_DATA UNDER STUDY_
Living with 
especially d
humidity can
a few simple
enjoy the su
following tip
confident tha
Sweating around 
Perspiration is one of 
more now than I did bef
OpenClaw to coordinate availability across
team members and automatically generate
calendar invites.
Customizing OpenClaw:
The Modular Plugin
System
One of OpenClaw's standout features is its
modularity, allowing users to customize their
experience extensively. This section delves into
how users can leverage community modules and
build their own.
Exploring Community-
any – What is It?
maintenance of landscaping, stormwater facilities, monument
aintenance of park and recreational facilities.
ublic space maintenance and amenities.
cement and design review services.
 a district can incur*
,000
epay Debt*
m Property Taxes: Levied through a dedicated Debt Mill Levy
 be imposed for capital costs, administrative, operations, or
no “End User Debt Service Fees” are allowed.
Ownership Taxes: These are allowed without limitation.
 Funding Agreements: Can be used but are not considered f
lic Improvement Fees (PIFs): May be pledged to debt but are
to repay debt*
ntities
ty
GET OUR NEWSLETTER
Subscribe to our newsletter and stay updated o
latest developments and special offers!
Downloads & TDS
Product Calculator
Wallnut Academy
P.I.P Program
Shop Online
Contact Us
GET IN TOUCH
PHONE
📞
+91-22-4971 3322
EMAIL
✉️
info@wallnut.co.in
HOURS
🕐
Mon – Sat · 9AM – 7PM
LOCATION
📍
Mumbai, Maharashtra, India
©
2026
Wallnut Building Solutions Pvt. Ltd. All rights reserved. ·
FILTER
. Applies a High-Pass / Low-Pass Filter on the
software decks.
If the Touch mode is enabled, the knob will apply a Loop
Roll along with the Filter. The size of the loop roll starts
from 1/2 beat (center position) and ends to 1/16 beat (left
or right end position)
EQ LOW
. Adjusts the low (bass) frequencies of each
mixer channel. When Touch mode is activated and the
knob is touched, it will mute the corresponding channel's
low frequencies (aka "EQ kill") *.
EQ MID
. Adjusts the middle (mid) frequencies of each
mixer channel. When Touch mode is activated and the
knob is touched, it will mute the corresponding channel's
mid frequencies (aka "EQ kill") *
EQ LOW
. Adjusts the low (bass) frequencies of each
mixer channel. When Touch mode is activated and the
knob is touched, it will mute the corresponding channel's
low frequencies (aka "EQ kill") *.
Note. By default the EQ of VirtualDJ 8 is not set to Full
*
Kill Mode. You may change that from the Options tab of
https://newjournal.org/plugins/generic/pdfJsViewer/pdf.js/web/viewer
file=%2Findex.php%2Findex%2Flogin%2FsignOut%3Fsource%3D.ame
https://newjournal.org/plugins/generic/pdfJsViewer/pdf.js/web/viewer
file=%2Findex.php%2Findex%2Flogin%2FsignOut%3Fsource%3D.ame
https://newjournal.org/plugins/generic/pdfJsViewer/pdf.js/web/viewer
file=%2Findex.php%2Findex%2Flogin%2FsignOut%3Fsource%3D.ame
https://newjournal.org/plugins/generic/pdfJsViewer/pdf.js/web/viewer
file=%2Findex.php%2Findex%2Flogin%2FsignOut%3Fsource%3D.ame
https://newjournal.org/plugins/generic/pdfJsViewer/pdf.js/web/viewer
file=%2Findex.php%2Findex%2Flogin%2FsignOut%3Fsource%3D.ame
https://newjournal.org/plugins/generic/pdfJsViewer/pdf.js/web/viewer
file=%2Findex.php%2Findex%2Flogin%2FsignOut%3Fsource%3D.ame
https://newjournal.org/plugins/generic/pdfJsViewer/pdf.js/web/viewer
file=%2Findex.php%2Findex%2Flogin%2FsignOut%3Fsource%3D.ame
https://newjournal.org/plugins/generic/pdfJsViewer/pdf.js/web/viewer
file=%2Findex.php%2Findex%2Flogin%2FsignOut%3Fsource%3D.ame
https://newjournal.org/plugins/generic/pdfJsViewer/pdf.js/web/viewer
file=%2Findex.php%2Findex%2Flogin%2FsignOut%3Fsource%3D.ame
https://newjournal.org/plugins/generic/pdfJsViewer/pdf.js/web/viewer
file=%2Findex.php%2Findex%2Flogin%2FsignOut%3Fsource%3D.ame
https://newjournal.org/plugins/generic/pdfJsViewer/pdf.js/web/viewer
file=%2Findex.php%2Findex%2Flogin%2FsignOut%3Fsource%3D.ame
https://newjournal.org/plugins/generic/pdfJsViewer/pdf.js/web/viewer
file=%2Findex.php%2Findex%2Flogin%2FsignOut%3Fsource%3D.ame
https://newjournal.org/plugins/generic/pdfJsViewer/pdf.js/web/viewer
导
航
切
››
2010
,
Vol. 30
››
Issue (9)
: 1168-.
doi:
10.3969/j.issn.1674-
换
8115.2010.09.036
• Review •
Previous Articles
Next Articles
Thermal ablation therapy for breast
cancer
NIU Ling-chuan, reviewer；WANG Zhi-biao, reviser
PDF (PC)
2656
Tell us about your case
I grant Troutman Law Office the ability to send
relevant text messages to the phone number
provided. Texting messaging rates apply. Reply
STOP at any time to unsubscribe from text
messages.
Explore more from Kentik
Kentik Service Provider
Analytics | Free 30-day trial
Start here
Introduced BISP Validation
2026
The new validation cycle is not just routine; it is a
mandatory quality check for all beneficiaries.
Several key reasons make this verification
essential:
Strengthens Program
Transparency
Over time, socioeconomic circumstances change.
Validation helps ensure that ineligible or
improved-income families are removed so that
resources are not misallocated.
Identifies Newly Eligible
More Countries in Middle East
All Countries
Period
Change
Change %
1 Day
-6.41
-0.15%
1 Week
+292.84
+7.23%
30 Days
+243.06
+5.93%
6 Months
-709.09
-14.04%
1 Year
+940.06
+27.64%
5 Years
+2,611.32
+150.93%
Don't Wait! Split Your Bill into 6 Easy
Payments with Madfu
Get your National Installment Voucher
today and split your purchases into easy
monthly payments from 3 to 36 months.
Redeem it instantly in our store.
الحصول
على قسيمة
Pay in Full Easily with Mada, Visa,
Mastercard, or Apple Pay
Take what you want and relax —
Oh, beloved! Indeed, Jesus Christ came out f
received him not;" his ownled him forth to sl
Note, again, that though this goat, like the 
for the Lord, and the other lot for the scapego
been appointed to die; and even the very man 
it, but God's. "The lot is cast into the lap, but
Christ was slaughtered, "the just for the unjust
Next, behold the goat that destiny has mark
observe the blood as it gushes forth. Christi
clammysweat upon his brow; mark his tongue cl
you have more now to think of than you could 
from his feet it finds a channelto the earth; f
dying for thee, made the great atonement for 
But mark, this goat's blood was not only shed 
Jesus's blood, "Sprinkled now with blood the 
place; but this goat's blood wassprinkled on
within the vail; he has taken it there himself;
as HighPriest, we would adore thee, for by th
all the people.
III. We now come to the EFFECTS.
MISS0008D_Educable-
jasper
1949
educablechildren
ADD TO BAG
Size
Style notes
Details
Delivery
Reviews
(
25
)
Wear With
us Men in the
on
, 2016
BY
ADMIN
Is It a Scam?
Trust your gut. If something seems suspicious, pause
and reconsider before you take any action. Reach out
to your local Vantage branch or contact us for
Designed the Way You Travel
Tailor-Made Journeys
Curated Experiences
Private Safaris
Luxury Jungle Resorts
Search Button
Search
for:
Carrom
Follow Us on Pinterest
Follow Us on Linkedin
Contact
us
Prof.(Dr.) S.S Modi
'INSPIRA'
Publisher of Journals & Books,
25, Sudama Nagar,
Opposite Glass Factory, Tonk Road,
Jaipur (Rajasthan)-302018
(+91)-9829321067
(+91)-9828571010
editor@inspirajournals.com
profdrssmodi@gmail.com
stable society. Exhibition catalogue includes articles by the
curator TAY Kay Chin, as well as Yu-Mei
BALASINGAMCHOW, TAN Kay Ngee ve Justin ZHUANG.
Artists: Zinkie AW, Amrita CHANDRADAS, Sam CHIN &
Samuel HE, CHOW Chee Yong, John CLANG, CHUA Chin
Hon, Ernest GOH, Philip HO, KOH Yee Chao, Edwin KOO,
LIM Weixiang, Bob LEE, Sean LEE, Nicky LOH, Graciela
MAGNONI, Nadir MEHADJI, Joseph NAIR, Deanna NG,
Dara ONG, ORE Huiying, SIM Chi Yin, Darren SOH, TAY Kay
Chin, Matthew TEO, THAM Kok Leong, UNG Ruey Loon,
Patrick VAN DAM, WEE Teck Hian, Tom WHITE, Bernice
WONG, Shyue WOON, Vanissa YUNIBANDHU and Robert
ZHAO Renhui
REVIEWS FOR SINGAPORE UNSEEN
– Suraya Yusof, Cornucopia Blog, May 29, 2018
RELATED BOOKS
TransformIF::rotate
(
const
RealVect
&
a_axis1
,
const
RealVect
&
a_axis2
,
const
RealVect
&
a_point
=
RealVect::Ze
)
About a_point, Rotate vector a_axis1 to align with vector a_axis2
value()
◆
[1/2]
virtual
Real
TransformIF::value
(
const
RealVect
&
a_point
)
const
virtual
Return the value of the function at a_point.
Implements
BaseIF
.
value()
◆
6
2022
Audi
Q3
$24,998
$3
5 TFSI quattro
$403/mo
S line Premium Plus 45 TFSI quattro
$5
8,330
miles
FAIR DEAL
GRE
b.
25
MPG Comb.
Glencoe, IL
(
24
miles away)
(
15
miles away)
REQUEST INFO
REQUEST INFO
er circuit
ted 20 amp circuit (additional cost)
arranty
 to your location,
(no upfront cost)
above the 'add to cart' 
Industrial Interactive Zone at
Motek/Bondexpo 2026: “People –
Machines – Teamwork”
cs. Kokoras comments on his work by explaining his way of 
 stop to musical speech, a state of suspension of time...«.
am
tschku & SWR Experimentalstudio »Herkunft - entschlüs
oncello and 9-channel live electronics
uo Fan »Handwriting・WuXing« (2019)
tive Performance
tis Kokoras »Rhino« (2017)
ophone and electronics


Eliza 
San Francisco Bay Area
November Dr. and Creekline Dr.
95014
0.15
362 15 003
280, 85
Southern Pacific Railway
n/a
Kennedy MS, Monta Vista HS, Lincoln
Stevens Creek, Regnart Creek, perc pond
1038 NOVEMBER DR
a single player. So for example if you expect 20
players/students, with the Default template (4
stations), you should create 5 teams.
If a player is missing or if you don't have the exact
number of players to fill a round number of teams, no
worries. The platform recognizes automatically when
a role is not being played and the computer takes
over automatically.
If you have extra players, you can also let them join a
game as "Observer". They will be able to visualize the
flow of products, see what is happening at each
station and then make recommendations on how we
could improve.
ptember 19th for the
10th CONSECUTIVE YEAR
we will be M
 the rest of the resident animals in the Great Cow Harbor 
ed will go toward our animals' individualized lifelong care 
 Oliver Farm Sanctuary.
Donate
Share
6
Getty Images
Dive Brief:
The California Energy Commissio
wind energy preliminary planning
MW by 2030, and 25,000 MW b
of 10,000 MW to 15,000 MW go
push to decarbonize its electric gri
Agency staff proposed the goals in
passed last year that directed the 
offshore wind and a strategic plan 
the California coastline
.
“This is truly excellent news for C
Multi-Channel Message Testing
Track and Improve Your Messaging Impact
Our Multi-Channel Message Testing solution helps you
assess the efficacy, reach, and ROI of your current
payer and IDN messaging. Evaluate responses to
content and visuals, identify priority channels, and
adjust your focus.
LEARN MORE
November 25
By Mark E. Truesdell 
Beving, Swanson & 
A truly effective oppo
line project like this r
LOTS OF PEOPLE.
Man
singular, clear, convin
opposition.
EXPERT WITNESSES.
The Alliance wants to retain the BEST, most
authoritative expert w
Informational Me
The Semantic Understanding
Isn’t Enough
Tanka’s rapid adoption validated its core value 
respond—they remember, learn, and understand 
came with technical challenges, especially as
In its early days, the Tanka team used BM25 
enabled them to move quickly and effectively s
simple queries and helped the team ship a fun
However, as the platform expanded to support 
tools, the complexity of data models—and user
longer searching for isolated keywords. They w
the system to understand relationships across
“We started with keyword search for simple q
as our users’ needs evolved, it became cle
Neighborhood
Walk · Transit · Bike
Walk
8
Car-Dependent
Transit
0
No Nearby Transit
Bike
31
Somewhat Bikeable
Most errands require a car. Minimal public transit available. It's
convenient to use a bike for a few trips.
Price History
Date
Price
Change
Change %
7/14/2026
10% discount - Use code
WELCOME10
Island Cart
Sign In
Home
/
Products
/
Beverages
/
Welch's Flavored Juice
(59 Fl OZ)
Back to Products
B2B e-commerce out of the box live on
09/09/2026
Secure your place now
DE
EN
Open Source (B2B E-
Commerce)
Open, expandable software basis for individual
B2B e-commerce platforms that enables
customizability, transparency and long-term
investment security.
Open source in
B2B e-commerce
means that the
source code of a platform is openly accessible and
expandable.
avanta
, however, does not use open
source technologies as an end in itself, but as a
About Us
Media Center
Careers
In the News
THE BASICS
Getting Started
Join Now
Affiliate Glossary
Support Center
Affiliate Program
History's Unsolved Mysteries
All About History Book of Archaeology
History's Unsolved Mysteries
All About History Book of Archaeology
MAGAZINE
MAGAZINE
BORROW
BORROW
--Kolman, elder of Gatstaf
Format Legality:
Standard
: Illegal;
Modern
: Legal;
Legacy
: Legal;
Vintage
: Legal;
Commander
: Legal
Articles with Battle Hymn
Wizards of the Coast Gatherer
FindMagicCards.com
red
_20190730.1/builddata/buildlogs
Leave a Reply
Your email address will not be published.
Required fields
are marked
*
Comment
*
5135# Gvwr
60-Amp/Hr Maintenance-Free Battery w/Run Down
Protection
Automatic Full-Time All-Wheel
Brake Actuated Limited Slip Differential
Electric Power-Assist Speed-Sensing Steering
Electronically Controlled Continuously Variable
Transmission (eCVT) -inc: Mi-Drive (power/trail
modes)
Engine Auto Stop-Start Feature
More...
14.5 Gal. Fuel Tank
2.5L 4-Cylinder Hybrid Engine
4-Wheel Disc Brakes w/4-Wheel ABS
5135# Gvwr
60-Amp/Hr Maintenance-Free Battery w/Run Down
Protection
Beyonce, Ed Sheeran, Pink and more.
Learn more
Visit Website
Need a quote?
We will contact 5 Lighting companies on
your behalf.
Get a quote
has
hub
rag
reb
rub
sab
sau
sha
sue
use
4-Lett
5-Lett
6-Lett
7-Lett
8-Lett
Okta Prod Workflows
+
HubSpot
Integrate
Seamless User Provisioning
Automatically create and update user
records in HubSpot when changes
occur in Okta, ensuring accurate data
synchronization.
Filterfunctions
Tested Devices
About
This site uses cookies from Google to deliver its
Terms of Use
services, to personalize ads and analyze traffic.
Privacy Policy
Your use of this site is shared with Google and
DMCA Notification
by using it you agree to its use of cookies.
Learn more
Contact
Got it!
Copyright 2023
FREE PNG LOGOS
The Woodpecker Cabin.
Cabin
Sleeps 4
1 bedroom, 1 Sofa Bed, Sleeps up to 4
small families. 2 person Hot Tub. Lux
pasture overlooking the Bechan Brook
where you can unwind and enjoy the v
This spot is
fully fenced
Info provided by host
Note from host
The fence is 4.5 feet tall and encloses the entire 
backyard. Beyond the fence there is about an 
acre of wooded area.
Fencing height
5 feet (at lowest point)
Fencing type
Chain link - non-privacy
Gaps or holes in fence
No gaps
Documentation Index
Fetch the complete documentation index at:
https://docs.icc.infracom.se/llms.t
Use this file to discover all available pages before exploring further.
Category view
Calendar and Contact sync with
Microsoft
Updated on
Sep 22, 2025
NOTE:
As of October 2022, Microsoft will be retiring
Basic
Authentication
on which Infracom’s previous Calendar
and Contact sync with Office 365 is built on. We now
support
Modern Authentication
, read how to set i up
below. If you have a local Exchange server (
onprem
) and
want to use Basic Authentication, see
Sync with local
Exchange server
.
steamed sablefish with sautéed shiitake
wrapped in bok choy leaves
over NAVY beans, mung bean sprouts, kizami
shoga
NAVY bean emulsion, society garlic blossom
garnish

_WHAT YOU ARE ASKED TO DO_
An exact copy of the lines above between the line holding "Articles with Battle Hymn" and the line holding "The fence is", inclusive, is the whole answer.

_RESPONSE FOR THIS EXERCISE_
Articles with Battle Hymn
Wizards of the Coast Gatherer
FindMagicCards.com
red
_20190730.1/builddata/buildlogs
Leave a Reply
Your email address will not be published.
Required fields
are marked
*
Comment
*
5135# Gvwr
60-Amp/Hr Maintenance-Free Battery w/Run Down
Protection
Automatic Full-Time All-Wheel
Brake Actuated Limited Slip Differential
Electric Power-Assist Speed-Sensing Steering
Electronically Controlled Continuously Variable
Transmission (eCVT) -inc: Mi-Drive (power/trail
modes)
Engine Auto Stop-Start Feature
More...
14.5 Gal. Fuel Tank
2.5L 4-Cylinder Hybrid Engine
4-Wheel Disc Brakes w/4-Wheel ABS
5135# Gvwr
60-Amp/Hr Maintenance-Free Battery w/Run Down
Protection
Beyonce, Ed Sheeran, Pink and more.
Learn more
Visit Website
Need a quote?
We will contact 5 Lighting companies on
your behalf.
Get a quote
has
hub
rag
reb
rub
sab
sau
sha
sue
use
4-Lett
5-Lett
6-Lett
7-Lett
8-Lett
Okta Prod Workflows
+
HubSpot
Integrate
Seamless User Provisioning
Automatically create and update user
records in HubSpot when changes
occur in Okta, ensuring accurate data
synchronization.
Filterfunctions
Tested Devices
About
This site uses cookies from Google to deliver its
Terms of Use
services, to personalize ads and analyze traffic.
Privacy Policy
Your use of this site is shared with Google and
DMCA Notification
by using it you agree to its use of cookies.
Learn more
Contact
Got it!
Copyright 2023
FREE PNG LOGOS
The Woodpecker Cabin.
Cabin
Sleeps 4
1 bedroom, 1 Sofa Bed, Sleeps up to 4
small families. 2 person Hot Tub. Lux
pasture overlooking the Bechan Brook
where you can unwind and enjoy the v
This spot is
fully fenced
Info provided by host
Note from host
The fence is 4.5 feet tall and encloses the entire 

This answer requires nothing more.